Execute: Fire the global Rydberg pulse. All valid pairs undergo CZ. Duration: ~0.2 \(\mu\)s.
Reposition (optional): If multiple gate batches are scheduled within the same run, rearrange atoms for the next batch and fire again.
Return: Shuttle arrays back to storage and transfer from AOD to SLM traps. Duration: ~20 \(\mu\)s per store.

Figure 6: **\(t=1\)**: Arrays load from SLM into AOD.

Figure 7: **\(t=2\)**: AOD shuttles arrays to entangling zone.

Figure 8: **\(t=3\)**: Rydberg pulse fires; arrays return to storage.

The dominant cost is movement, not gate execution. A CZ gate takes 0.2 \(\mu\)s, but loading and shuttling take 20 \(\mu\)s each. This is why minimizing the number of runs and the shuttling distance within each run is the central optimization target.

Routing overhead. The routing overhead is the total additional time spent on atom movement (loading, shuttling, and storing) beyond what would be needed if all gates could be executed instantaneously in place. It excludes gate execution time. NALAC’s goal is to minimize this quantity.

The Routing Algorithm

With the architecture model in hand, we can now tackle the core algorithmic question: given a set of logical CZ gates to execute, how do we schedule them into parallel batches and assign the mover/stayer roles, all while respecting the four shuttling constraints?
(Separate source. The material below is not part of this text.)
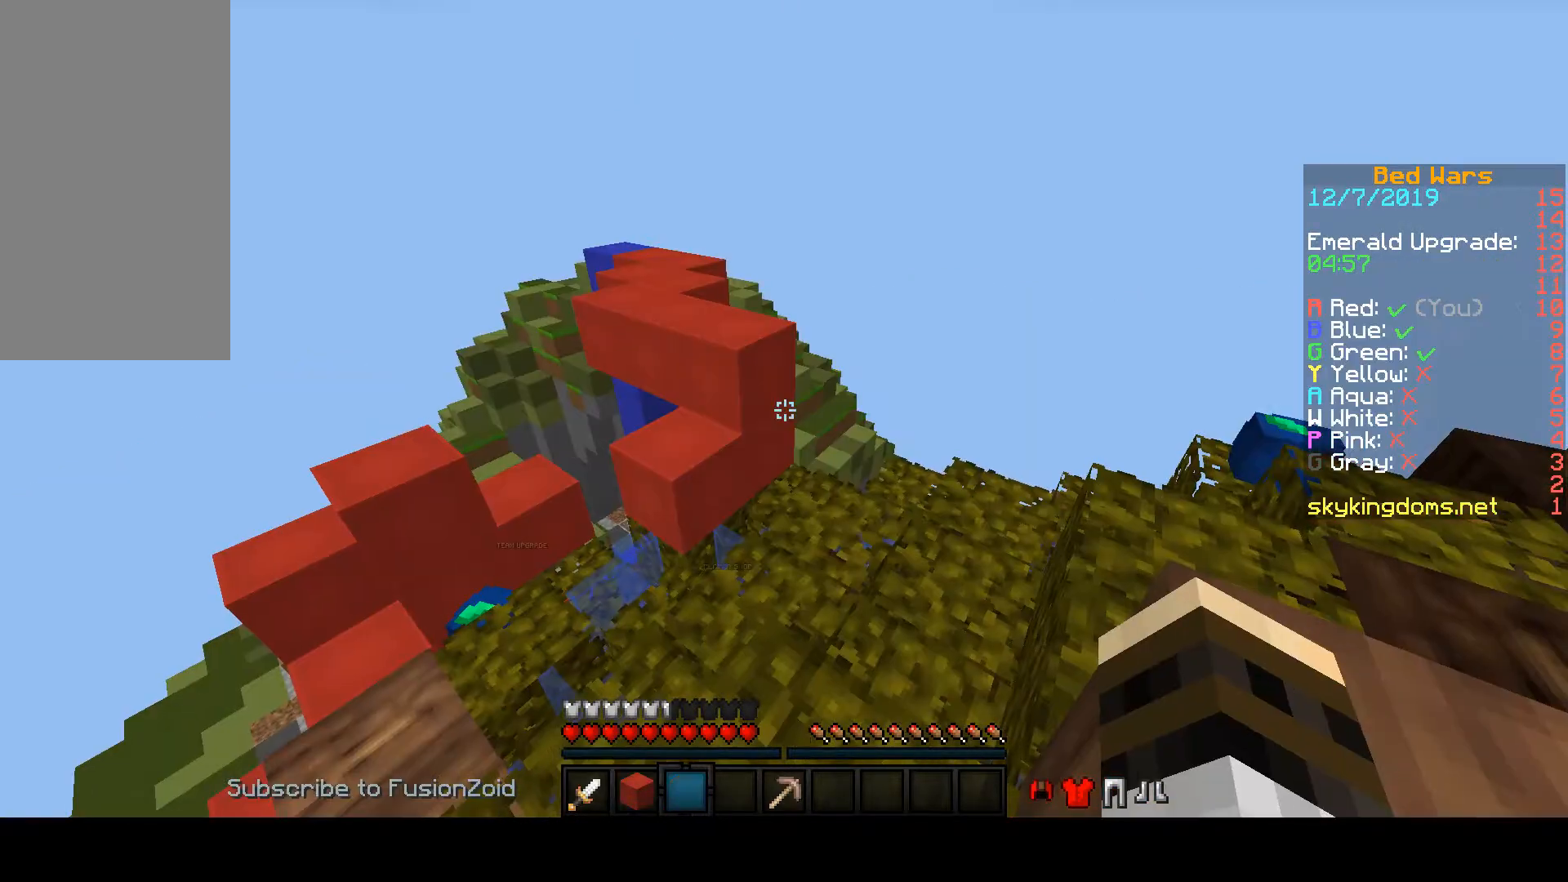
{"keys": [], "mouse": [], "events": []}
NALAC’s approach is elegant: reduce the routing problem to a constrained graph-coloring problem on an interaction graph, and solve it with a modified version of the DSatur algorithm.

Figure 9: Naive approach (left) vs. NALAC’s proposed approach (right). The naive method executes one gate at a time, shuttling exactly two arrays per cycle. NALAC batches multiple gates into parallel steps, pre-placing stayer arrays in SLM traps and moving multiple movers through the AOD.

The interaction graph

The first step is to identify which gates are currently executable — meaning all their predecessor operations in the circuit have already been completed (or commute with the current gate, so order does not matter).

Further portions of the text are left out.